#### EXTRACT
-.-.-

The children slept in very crowded conditions. The institution only had two rooms for the children - a room for the boys and a room for the girls. The dining room was not one of the larger rooms. There was also a room for the administration and a kitchen and bathrooms. Among the children were also some from outside the town. One girl from Siemiatycze was my best friend, and there were those from other towns.
The yard was neat and clean and in it was a serious vegetable garden that the children worked in and helped to cultivate.
Food was meager. Thin bread in the morning, butter and coffee; lunch was rarely any meat. Most days of the week we almost never saw meat. We received clothing from rich people in town. In these actions of concern for clothing and other things, it was very much Yacha, an aunt of Zipporah
Kdelobovsky, and Chaya Mlodovsky. The latter was received by us and was well loved. She is located in Israel, and I once visited her in her apartment in Kiryat Bialystok in gratitude for the years gone by. She was the daughter of the butcher and lived near the orphanage on Beit Midrash Street. Her concern for the institution was very much felt and was continuous. On the board was another person, Rosenberg, who lived on Mitzkovitz [Mickiewicza] Street and had a warm relationship with us. These three I remember well because they would visit us frequently, and we would go to see them, and in an institution like this one connections such as these are very important, almost as much as food - and perhaps more so.
The highlight of the services that the institute provided was going to summer camp. Every year we would go for a month to a camp in Dubna, Miliachich [Milejczyce] or Druzgnik. The flavor of these camps followed us the entire year, health-wise and in spirit. We drew from this one month many emotional and uplifting experiences. Meeting with nature in the world for those without parents blurred our gloomy distinctiveness and anointed us with a good feeling that we were like all the [other] children.
The kitchen and clean-up worker was a Polish lady, a devoted and good woman. She was a good cook, and I remember her well.

-.-.-

#### SOURCE MATERIAL
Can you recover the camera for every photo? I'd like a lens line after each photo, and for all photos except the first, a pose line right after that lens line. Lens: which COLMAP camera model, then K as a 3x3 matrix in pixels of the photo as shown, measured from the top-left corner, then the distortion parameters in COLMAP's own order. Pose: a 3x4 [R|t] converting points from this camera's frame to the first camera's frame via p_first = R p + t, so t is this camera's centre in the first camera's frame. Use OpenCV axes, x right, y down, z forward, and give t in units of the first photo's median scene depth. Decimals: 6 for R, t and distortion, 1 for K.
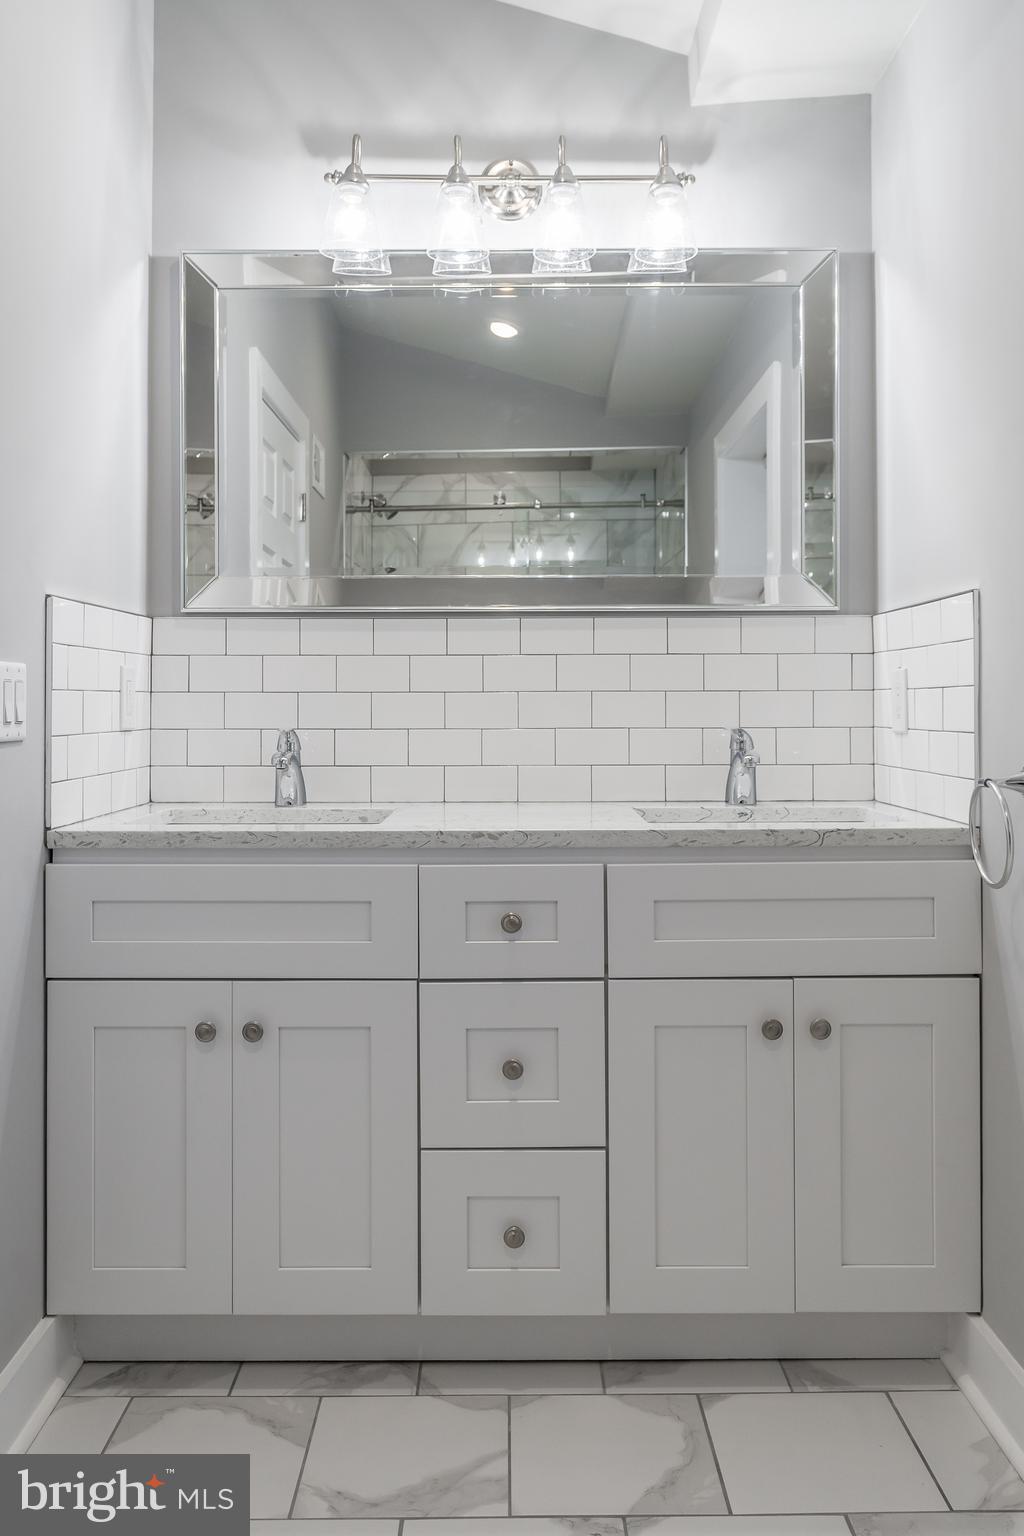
lens RADIAL K [[1294.2, 0, 533.6], [0, 1294.2, 734.7], [0, 0, 1]] dist [0.041691, -0.003998]
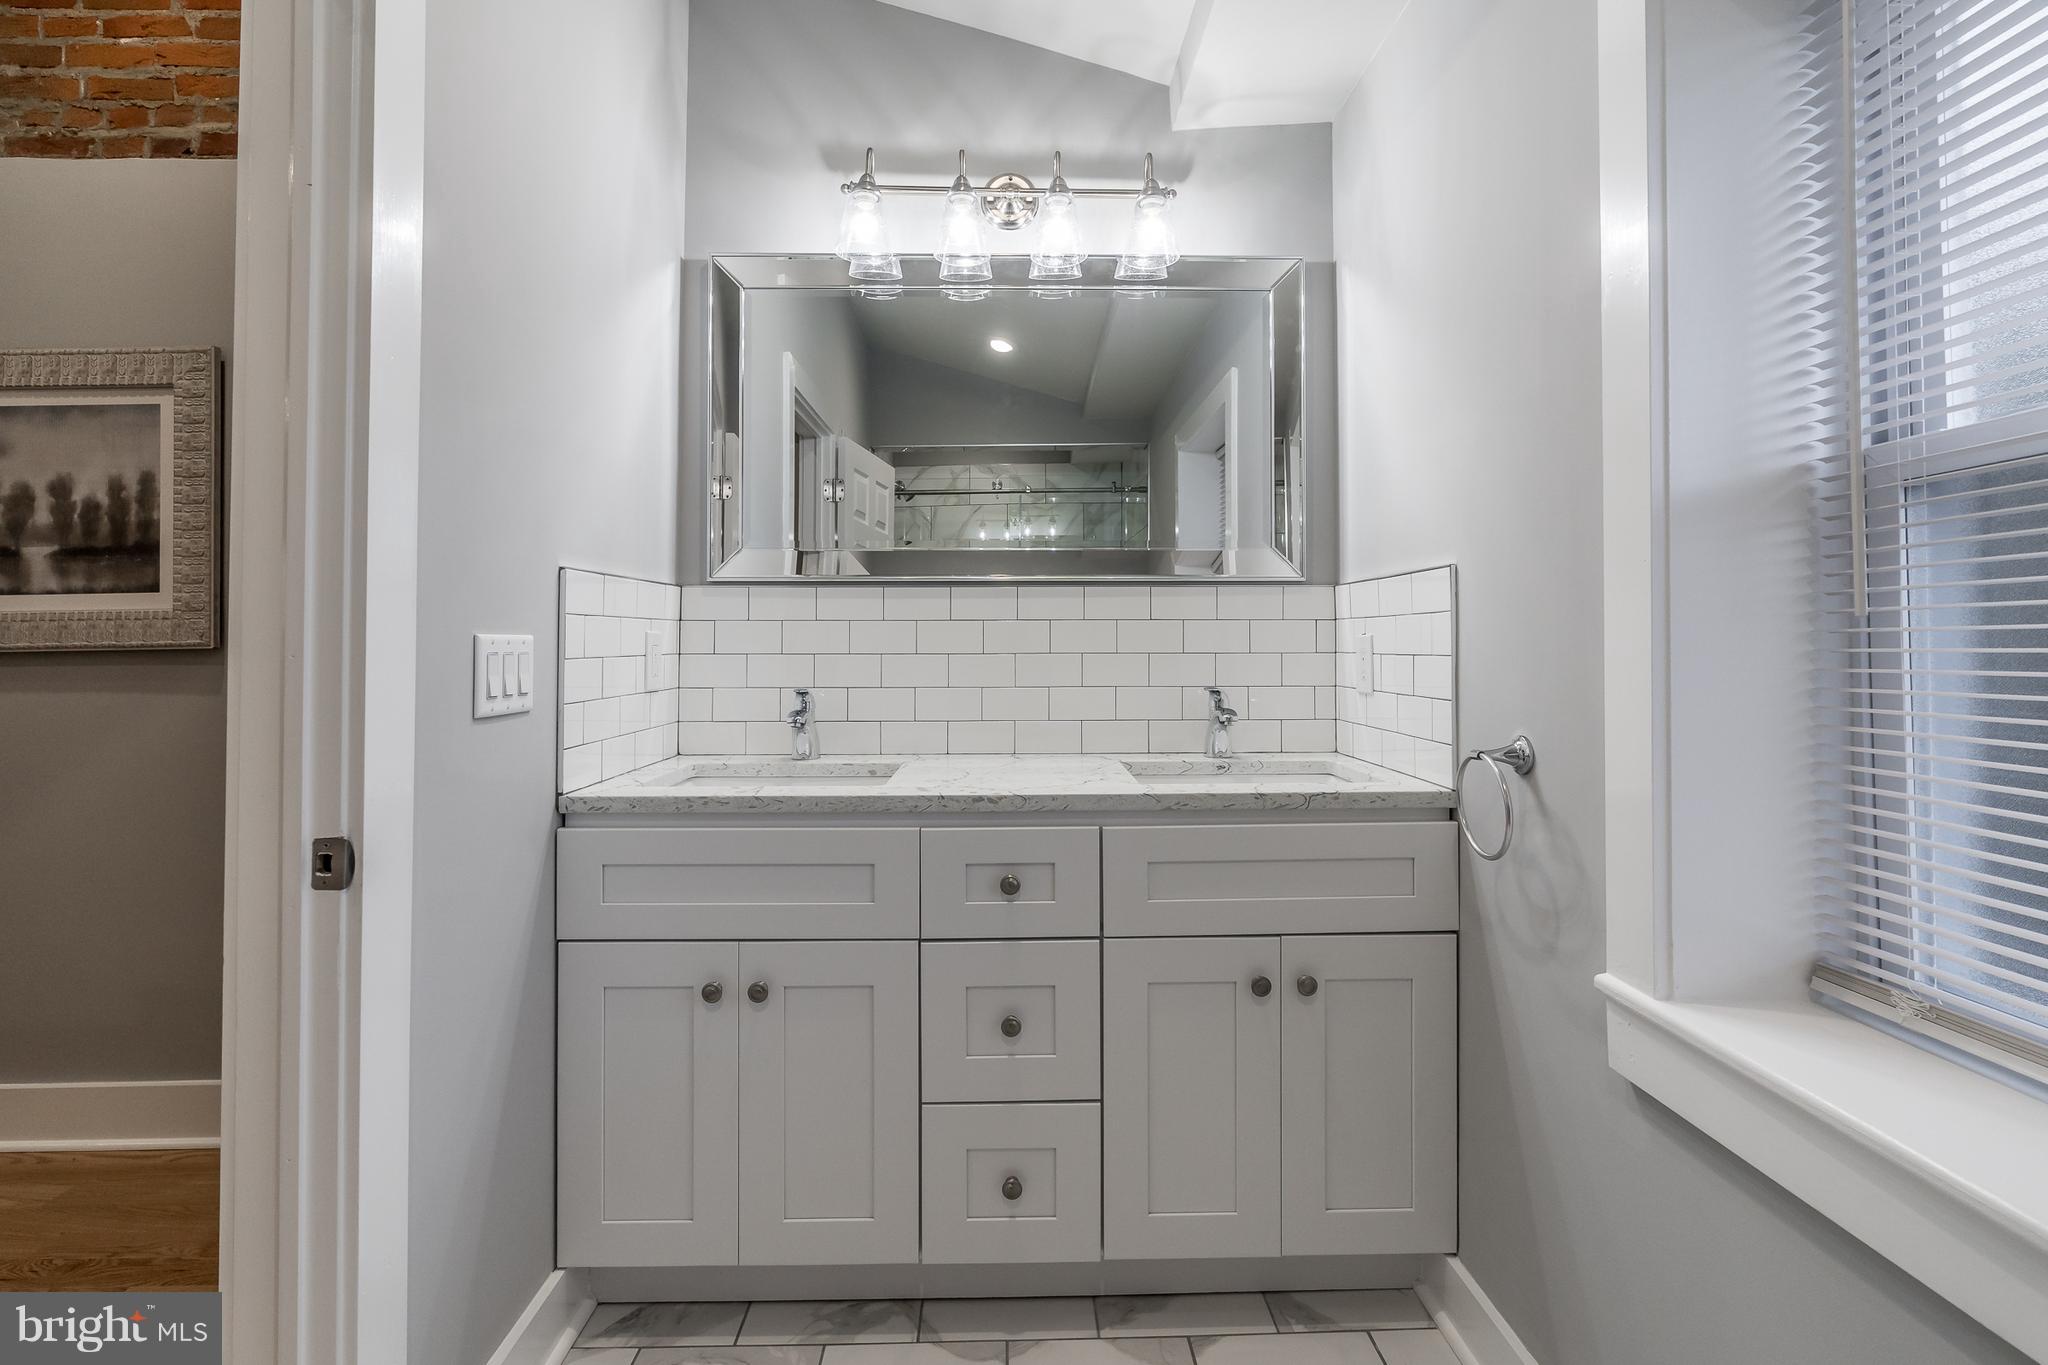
lens RADIAL K [[952.4, 0, 1032.6], [0, 952.4, 644.2], [0, 0, 1]] dist [0.001046, 0.001542]
pose [[0.999917, 0.002264, 0.012709, -0.008157], [-0.002011, 0.999800, -0.019919, -0.027062], [-0.012752, 0.019892, 0.999721, 0.205585]]
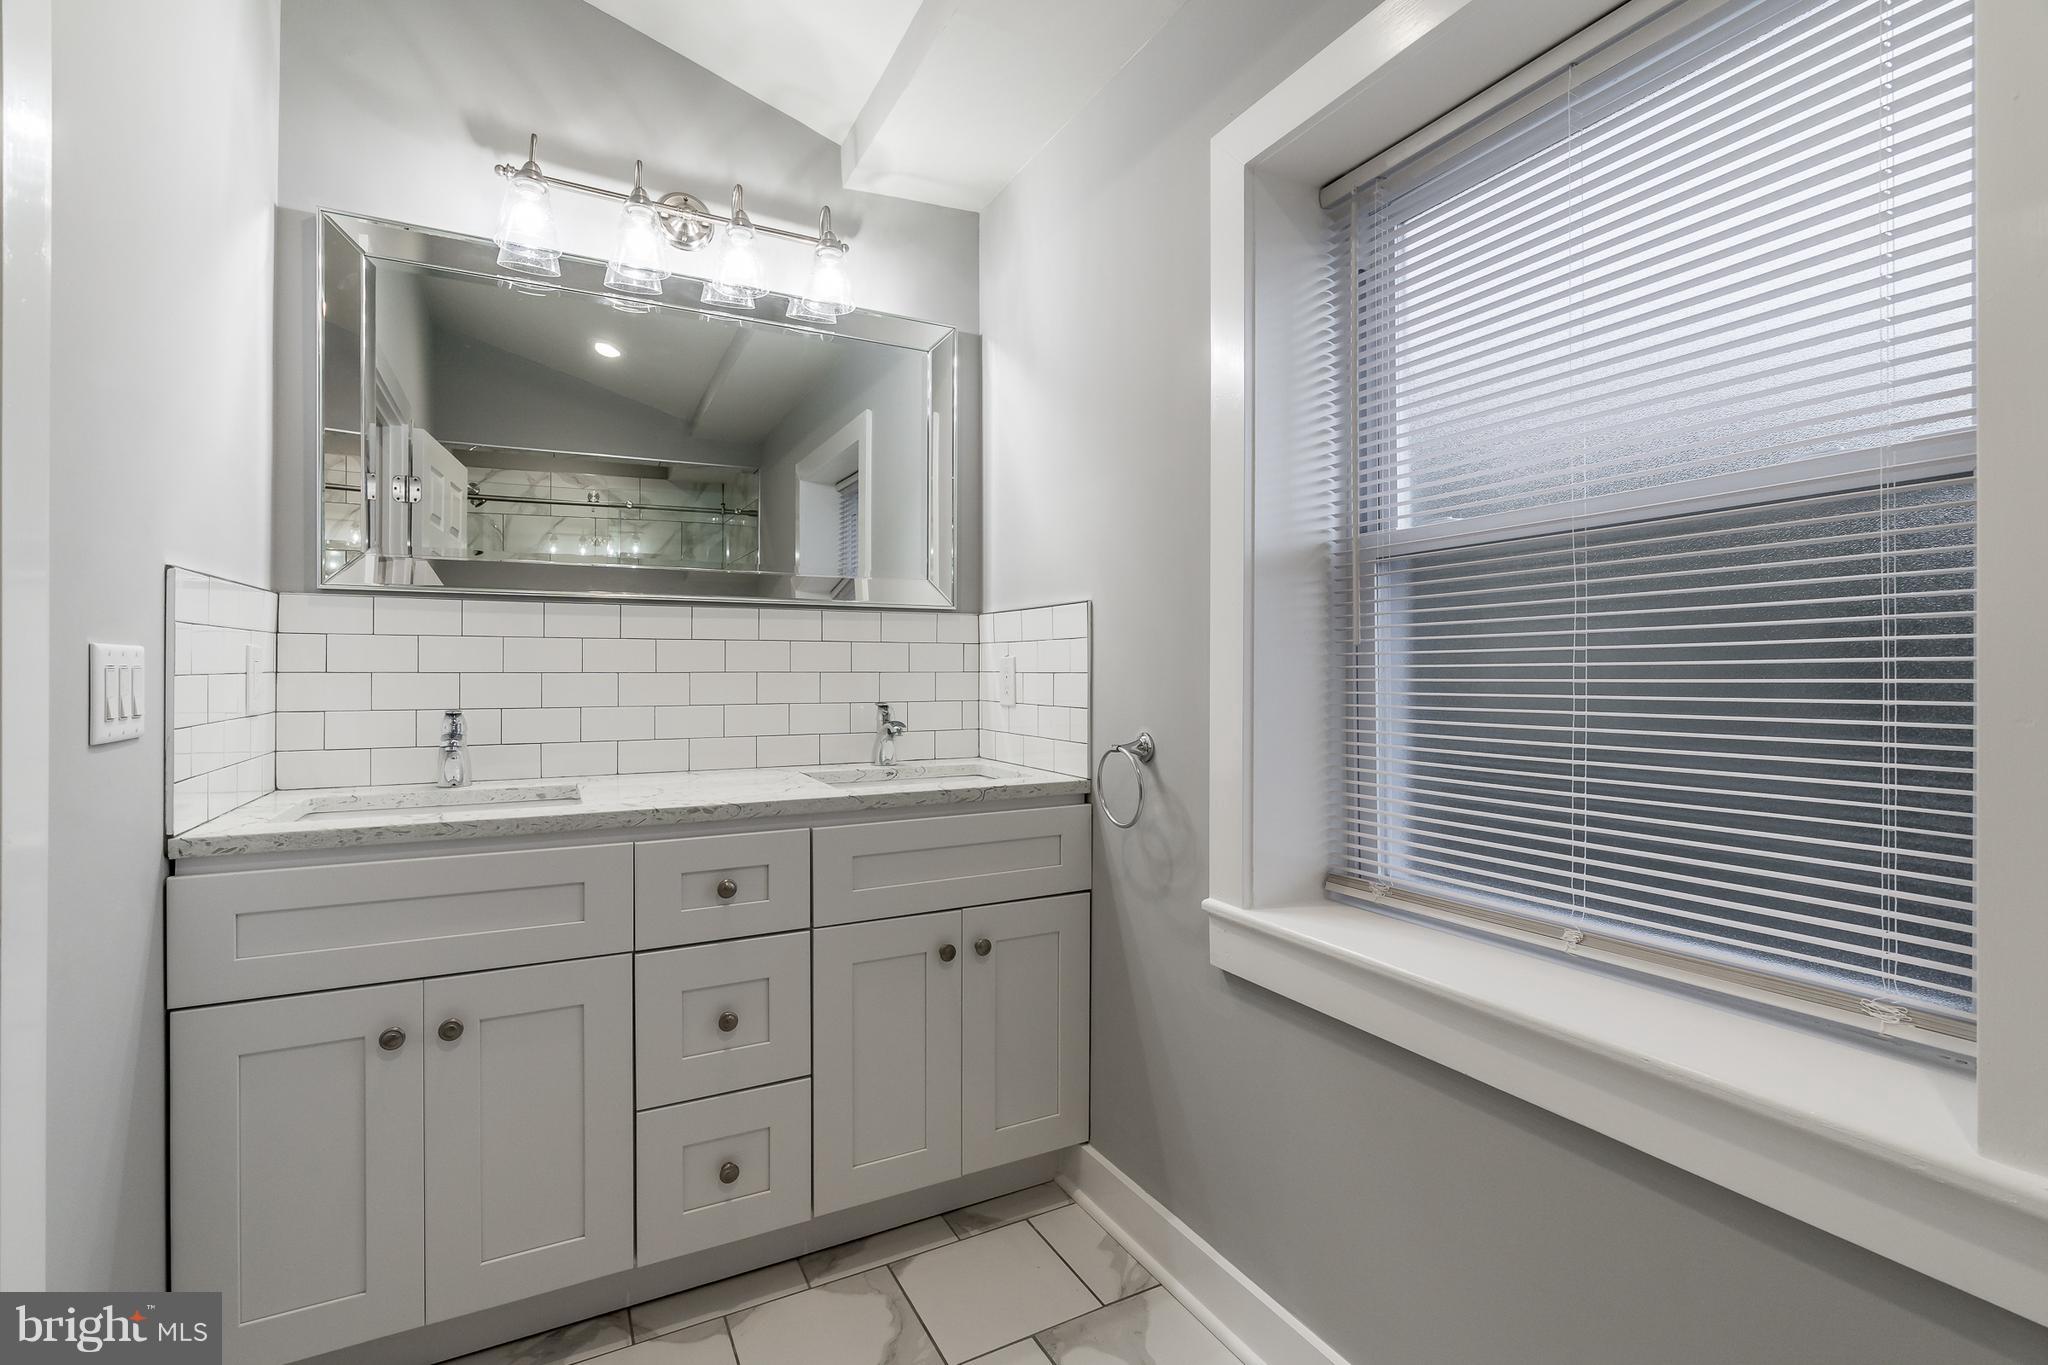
lens RADIAL K [[941.1, 0, 1041.9], [0, 941.1, 691.6], [0, 0, 1]] dist [0.008332, 0.000341]
pose [[0.885492, -0.006110, 0.464615, -0.130089], [0.004926, 0.999981, 0.003762, -0.019733], [-0.464629, -0.001042, 0.885505, 0.149944]]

-.-.-

#### WHAT THE TASK REQUIRES
Please rewrite the paragraph of the orphanage memoir that begins "The highlight of the services" more briefly, keeping its main facts. The entries have no connection to the text.

#### SOLUTION FOR THIS PROBLEM
Summer camp was the best thing the institution offered. Each year the children spent a month at a camp in Dubna, Miliachich [Milejczyce] or Druzgnik. The effect on their health and spirits lasted all year and gave them many uplifting experiences. Being out in nature eased the gloom of having no parents and made them feel like all the other children.